WHAT YOU WILL DO:
Please give again every entry exactly as it appears, setting aside the pictures.

Top of INFORMATION SHOWN

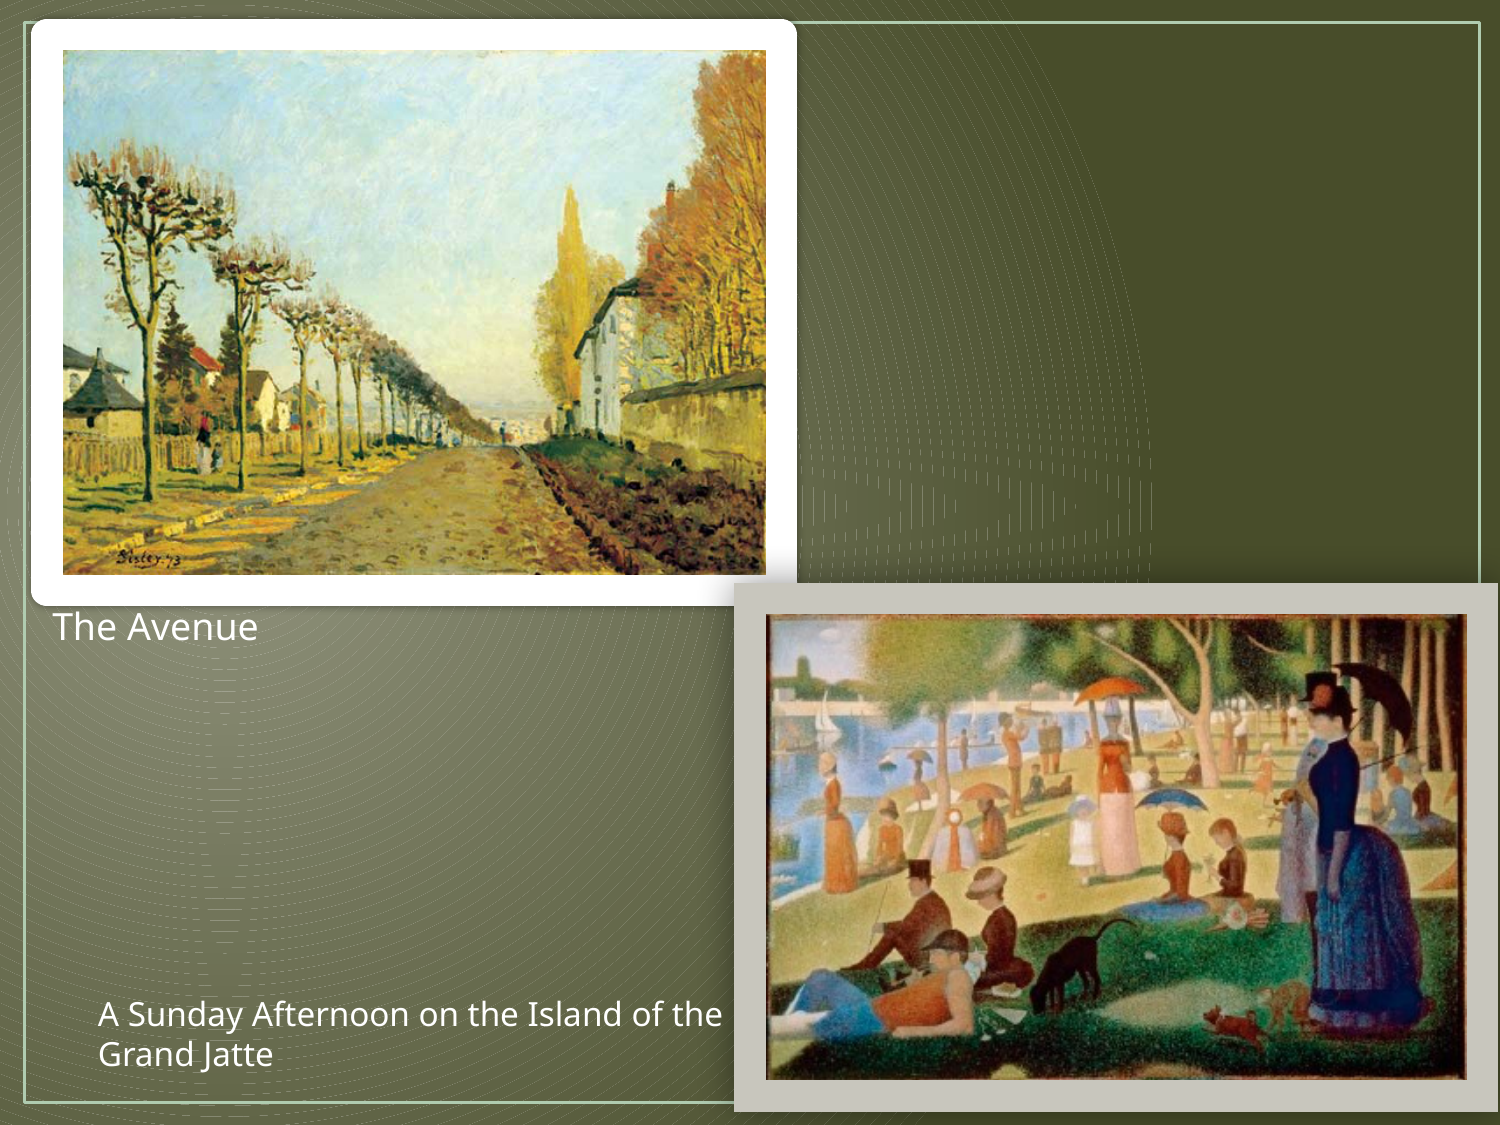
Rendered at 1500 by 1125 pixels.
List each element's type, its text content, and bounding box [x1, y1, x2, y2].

picture [62, 49, 766, 576]
picture [765, 613, 1467, 1081]
text_box The Avenue [37, 595, 709, 656]
text_box A Sunday Afternoon on the Island of the Grand Jatte [83, 985, 750, 1081]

Bottom of INFORMATION SHOWN

ANSWER TO THIS EXERCISE:
Rendered at 1500 by 1125 pixels.
List each element's type, its text content, and bounding box [x1, y1, x2, y2].

picture [62, 49, 766, 576]
picture [765, 613, 1467, 1081]
text_box The Avenue [37, 595, 709, 656]
text_box A Sunday Afternoon on the Island of the Grand Jatte [83, 985, 750, 1081]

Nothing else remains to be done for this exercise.